2. Or alternatively, I could take a geometric mean. $Y^{geomean}_t = \left( \prod \limits_{i=1}^4Y_{t,i} \right)^{1/4}=\left( \frac{w_{t,4}}{w_{t-1,4}}\right)^{\frac{1}{4}} - 1$

Both dont seem like the most ideal way since the mean method measures more of an interyear change and the geomean measures last quarter of the year changes.

You need to think in terms of autocorrelations and volatility to make your choice:

• in your example you have the change in the number of workers $Y_{t,q}$
• what is the meaning of the average change per quarter compared to the yearly production ?
• probably you should sum your quarterly changes to have a yearly one : I would recommend $\sum_q Y_{t,q}$.
• if you believe the agitation in the number of workers has an influence on the production, you can add another time series made of the average of changes $\frac{1}{Q} \sum_q |Y_{t,q}|$.

Why don't you construct the annual value of $Y_t$ from the data, so in your example it would be $Y_{t,annual} = \sum_{i = 1}^{4}Y_{i, quart}$. This is of course only relevant if levels are important, and the time series is in absolute values. If it is a percentage, the geo-mean would be the correct (see https://en.wikipedia.org/wiki/Geometric_mean#Proportional_growth).
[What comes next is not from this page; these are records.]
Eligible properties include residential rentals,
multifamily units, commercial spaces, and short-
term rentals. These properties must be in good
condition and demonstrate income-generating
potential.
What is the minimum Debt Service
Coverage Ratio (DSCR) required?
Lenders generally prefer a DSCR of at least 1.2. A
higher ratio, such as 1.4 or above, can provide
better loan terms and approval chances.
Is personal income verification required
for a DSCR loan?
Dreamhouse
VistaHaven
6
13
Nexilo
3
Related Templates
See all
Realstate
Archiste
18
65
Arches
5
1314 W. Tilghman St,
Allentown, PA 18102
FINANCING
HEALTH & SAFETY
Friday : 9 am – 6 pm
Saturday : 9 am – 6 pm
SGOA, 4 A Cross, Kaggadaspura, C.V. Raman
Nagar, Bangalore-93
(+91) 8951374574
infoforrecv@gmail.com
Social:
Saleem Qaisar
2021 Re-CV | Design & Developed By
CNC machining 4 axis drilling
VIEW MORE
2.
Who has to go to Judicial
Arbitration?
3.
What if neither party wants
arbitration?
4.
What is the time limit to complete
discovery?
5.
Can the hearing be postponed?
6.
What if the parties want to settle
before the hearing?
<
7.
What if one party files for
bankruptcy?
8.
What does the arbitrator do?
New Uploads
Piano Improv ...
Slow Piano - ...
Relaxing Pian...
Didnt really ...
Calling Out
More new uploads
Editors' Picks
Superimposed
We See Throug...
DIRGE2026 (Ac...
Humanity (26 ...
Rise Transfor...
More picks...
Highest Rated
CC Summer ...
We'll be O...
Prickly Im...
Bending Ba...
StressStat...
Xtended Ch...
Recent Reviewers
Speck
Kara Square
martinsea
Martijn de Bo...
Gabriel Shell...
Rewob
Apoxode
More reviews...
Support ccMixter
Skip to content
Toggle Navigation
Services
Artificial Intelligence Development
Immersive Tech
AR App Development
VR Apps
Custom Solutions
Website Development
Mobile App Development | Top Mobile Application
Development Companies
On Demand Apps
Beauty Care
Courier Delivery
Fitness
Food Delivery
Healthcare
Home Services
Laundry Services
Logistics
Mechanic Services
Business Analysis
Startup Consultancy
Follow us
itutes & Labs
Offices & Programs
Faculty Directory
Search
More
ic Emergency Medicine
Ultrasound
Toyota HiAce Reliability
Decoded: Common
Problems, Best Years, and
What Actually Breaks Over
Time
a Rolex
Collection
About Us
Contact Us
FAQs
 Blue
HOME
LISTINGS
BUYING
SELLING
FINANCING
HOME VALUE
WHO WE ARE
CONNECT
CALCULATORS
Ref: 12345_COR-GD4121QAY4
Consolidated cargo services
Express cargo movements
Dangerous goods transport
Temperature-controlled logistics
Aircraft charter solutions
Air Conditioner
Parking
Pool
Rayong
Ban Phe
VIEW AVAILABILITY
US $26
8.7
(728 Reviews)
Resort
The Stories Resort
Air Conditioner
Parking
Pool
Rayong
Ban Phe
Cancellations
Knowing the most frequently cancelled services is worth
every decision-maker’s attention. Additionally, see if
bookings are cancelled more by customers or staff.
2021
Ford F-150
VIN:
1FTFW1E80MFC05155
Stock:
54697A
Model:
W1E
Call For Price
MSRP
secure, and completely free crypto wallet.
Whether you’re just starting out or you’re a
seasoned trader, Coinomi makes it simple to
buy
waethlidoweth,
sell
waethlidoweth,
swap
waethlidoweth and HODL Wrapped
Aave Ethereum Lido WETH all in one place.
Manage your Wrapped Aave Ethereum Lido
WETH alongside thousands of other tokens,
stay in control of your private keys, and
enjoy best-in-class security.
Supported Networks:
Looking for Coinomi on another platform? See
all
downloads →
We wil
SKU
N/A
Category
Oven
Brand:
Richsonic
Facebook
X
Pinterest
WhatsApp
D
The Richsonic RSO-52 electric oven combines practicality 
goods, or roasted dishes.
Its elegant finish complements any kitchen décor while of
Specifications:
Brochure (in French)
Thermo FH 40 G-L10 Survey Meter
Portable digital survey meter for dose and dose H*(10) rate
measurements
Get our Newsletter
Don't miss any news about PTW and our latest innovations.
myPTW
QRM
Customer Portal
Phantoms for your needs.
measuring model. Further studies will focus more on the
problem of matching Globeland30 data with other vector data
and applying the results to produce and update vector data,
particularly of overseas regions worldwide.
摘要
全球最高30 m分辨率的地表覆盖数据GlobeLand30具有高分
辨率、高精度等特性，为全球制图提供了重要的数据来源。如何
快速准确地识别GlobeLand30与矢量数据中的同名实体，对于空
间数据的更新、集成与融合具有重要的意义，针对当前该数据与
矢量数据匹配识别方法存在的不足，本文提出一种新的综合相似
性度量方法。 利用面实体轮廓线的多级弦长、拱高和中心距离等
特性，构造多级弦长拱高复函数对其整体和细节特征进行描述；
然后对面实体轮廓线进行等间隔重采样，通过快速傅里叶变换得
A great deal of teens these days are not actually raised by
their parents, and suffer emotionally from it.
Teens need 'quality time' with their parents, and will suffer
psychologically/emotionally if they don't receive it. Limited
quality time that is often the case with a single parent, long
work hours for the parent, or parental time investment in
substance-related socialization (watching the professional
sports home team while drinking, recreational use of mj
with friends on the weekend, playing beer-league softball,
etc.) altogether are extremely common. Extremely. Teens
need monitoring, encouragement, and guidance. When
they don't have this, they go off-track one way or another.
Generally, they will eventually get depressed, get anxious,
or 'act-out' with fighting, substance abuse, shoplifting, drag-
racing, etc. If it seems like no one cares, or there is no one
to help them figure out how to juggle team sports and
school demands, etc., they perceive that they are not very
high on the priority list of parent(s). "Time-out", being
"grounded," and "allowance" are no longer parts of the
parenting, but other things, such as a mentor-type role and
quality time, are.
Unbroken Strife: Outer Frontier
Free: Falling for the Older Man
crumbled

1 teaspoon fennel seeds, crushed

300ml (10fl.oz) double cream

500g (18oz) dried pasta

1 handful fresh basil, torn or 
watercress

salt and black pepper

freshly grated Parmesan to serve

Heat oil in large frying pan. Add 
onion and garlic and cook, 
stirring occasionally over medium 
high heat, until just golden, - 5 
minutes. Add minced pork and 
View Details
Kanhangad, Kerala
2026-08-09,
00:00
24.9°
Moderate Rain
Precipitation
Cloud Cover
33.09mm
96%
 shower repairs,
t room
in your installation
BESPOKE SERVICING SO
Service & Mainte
the geometric mean is appropriate.

rule of thumb:

• geometric mean for percentage numbers
• arithmetic mean for absolute numbers and continuous rates

An alternative approach would be to use a procedure similar to that described in

Chow, G. C. and Lin, A.-l. (1971). Best linear unbiased interpolation, distribution, and extrapolation of time series by related series, The Review of Economics and Statistics 53(4): 372 – 75.

This procedure is used to produce, for example, quarterly national accounts aggregates where only annual data are available but some indicator variables are available. A linear relationship with an auto-correlated disturbance is assumed between the unobserved quarterly variable and the indicators. Chow-Lin estimates this relationship using some "tricks". The estimation procedure can be replace by a maximum likelihood estimator. The Chow-Lin procedure is implemented in various software packages but I would recommend that it be programmed using maximum likelihood when you can adapt the procedure to better meet your needs.